As Christians and social conservatives, when you talk about how you don’t “condone” someone’s “lifestyle”, but then claim to love them anyway, you demonstrate a bizarre and troubling behaviour that desperately need to be examined. You cannot reduce a core part of a person’s being, a piece of their humanity to a “lifestyle.” By doing so, you are claiming that facet of their humanity is a trivial choice, rather than a key part of who they are as an individual and how they relate to their environment and the world as a whole.

A person’s gender identity or sexual orientation is not a “lifestyle” or a “choice”. It is an essential part of their identity and their personhood. When you refuse to see that part of their personhood as legitimate, you are not acting in love. You are setting yourself up as their superior and working from a position of judgment and condescension. You are rejecting them as a whole and complete human being by reducing their existence to the status of a broken object that needs to be either repaired or discarded.
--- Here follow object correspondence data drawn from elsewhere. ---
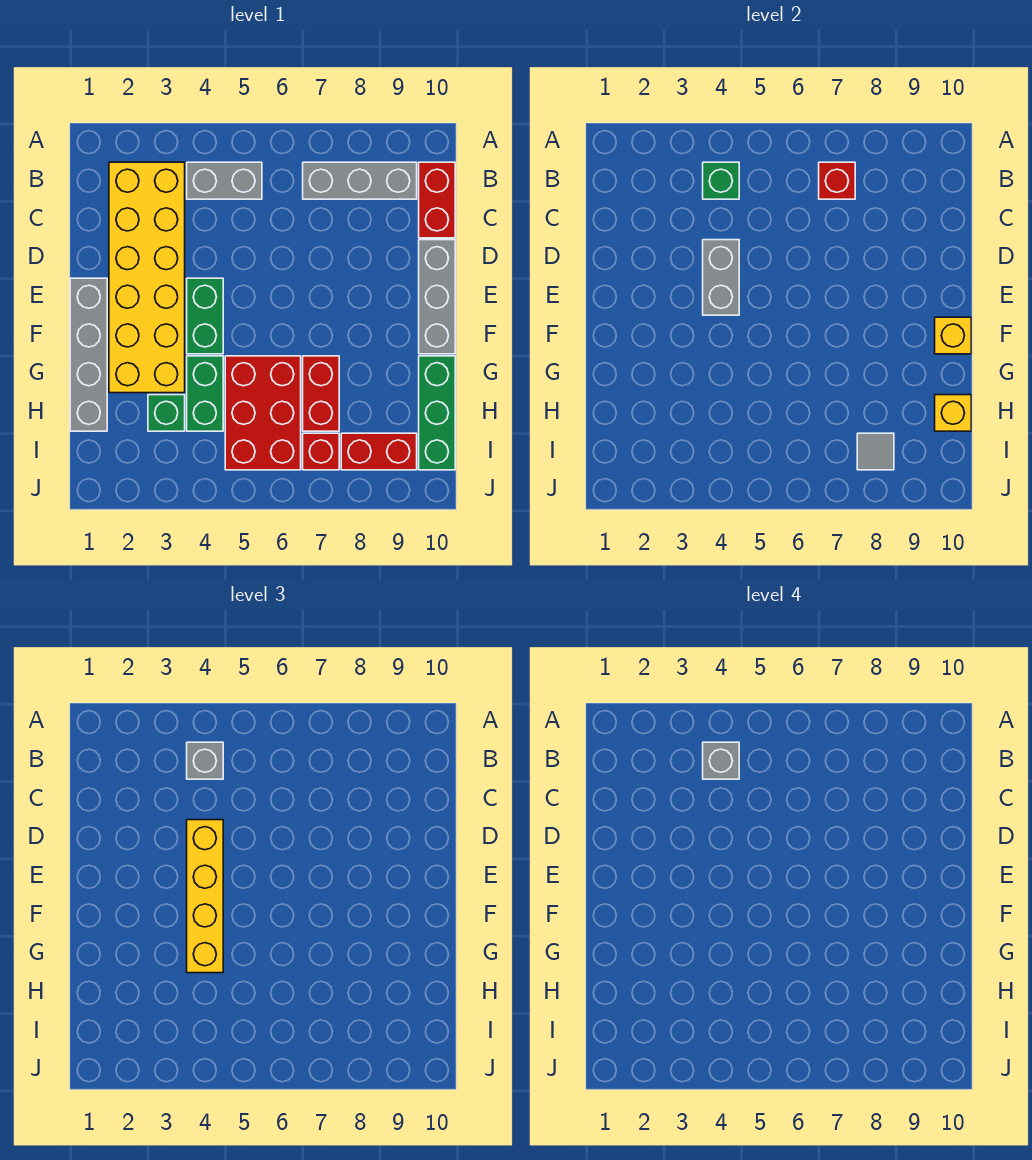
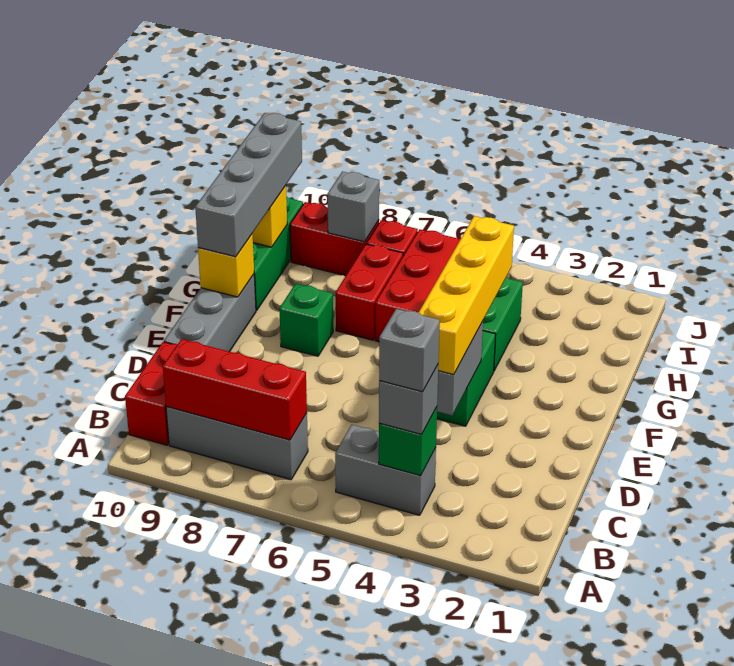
yellow brick B2:G3 level 1 -> none
red brick B7 level 2 -> red brick B7:B9 level 2
grey brick E1:H1 level 1 -> grey brick F10:I10 level 3
green brick H3 level 1 -> green brick F8 level 1
grey tile I8 level 2 -> grey brick I8 level 2

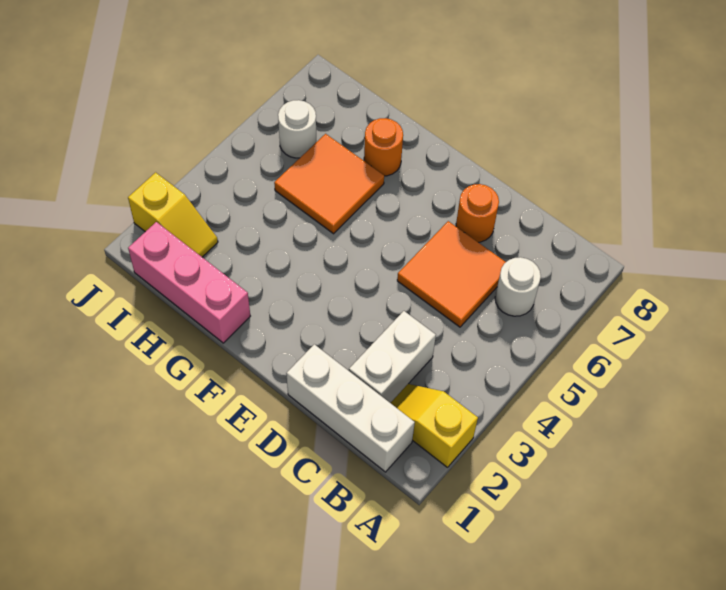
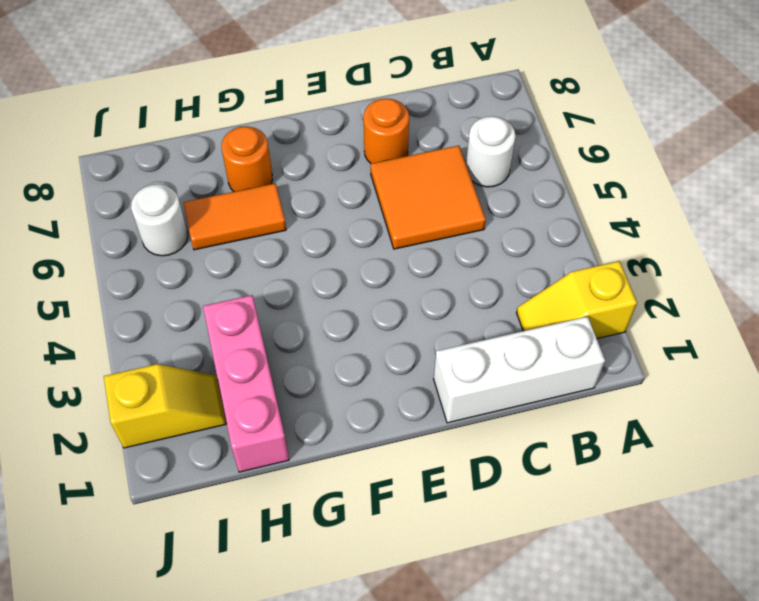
white brick C2:C3 level 1 -> none
pink brick G1:I1 level 1 -> pink brick H1:H3 level 1
orange tile G5:H6 level 1 -> orange tile G6:H6 level 1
That isn’t love in any shape or form. An emotional stance that denies another person’s identity is not loving. Such an attitude lacks compassion and promotes group-think and conformity over the right of the individual to exist. The promotion of such a belief system is absolutely a function of hate, demonstrates a lack of understanding of even basic human psychology and communicates extreme arrogance.

No one is fooled anymore.

Please. Just. Stop. Already.

One comment

  1. If I heard the TV correctly, Angel Colon’s father, when interviewed on a cable news channel, said he told his son that God had given him a second chance to live better. By live better, I wonder what he meant exactly? Probably a lot of those comments flying out of family members of survivors.